Juilliard Jazz Inaugural Class
Photo by Nan Miller, courtesy of The Juilliard School
Juilliard has announced the names of the first eighteen students admitted to the new Juilliard Institute for Jazz Studies, founded jointly by The Juilliard School and Jazz at Lincoln Center. The new Juilliard jazz faculty, including clarinetist, saxophonist and new Director of Jazz Studies Victor Goines selected the members of the inaugural class last April through a nationwide audition process congruent with Juilliard’s regular admission policy.
The students will participate in a two-year, tuition free program that focuses on public performance. Upon completion, students receive an Artist Diploma from Juilliard. In addition to the Institute for Jazz Studies pre-professional curriculum, a Bachelor’s of Music for Jazz studies will be implemented in September of 2004. This program expects to accept 12-15 qualified first time students.

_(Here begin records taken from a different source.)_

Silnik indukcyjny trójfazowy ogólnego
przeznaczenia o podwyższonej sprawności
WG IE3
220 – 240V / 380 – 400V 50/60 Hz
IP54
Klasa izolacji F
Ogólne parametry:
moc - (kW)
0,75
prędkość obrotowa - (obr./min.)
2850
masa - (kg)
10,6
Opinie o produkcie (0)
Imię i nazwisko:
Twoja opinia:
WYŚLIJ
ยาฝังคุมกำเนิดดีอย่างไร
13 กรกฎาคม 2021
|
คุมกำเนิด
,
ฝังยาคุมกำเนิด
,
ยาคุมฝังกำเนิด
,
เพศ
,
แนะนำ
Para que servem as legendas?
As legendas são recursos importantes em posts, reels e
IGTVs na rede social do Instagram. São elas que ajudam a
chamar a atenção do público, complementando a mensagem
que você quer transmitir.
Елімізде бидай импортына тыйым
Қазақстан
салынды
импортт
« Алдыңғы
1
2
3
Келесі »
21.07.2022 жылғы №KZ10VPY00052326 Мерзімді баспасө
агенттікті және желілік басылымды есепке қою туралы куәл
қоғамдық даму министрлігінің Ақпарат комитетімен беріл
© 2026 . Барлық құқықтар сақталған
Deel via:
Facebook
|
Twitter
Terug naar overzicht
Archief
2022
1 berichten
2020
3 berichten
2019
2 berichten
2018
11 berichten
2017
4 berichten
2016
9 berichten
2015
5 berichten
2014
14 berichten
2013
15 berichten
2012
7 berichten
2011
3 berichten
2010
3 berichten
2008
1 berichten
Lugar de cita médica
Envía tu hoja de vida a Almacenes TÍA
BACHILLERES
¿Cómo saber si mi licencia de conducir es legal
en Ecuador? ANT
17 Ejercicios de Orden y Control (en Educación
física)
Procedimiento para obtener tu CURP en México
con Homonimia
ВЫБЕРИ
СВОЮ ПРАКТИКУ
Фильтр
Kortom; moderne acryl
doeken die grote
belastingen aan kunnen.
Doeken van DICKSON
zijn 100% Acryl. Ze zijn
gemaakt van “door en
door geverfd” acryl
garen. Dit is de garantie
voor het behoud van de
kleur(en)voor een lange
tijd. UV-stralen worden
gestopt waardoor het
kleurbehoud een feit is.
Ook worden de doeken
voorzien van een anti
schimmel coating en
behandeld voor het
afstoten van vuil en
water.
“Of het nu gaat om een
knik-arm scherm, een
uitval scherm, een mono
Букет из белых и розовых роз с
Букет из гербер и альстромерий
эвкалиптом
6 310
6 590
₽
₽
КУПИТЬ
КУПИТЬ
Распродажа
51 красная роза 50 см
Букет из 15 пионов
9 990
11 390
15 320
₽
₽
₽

The Institute’s jazz orchestra will consist of all eighteen students and will present several concerts a year at Juilliard and Alice Tully Hall, as well as various venues around New York City and on tour. In addition, students will perform in various small ensembles at gigs slated for them by Jazz at Lincoln Center and receive up to $5000 for performance stipends.
“This new program is just another sign of the maturation of American culture and the reflection of our growth in music education,” stated Jazz at Lincoln Center artistic director Wynton Marsalis. “This is an opportunity for the artistic vision of musicians like Ellington, Mingus, and Parker to be realized through formal education.”
Juilliard president Dr. Joseph W. Polisi shares Marsalis’s enthusiasm. “I am very enthusiastic about beginning this historic initiative to bring the art of jazz to The Juilliard School,” he said. “With the exceptional artistic and educational programs developed by Jazz at Lincoln Center, their involvement in guiding curriculum and performance development, and an environment at Juilliard that can appropriately support jazz studies at the School, now is clearly the time to begin this new educational venture.”
With the approval of the first-ever Juilliard jazz program in April of 2000, Juilliard’s first appearance at the IAJE Conference in January 2001 and the acceptance of the eighteen-member inaugural class this month, Juilliard has affirmed their commitment to promoting exceptional jazz performance. The Juilliard jazz orchestra, to be conducted by Michael Morgan and comprised of the eighteen students, will have their first public performance on October 30, 2001, at Alice Tully Hall with guest artists Wynton Marsalis and Victor Goines.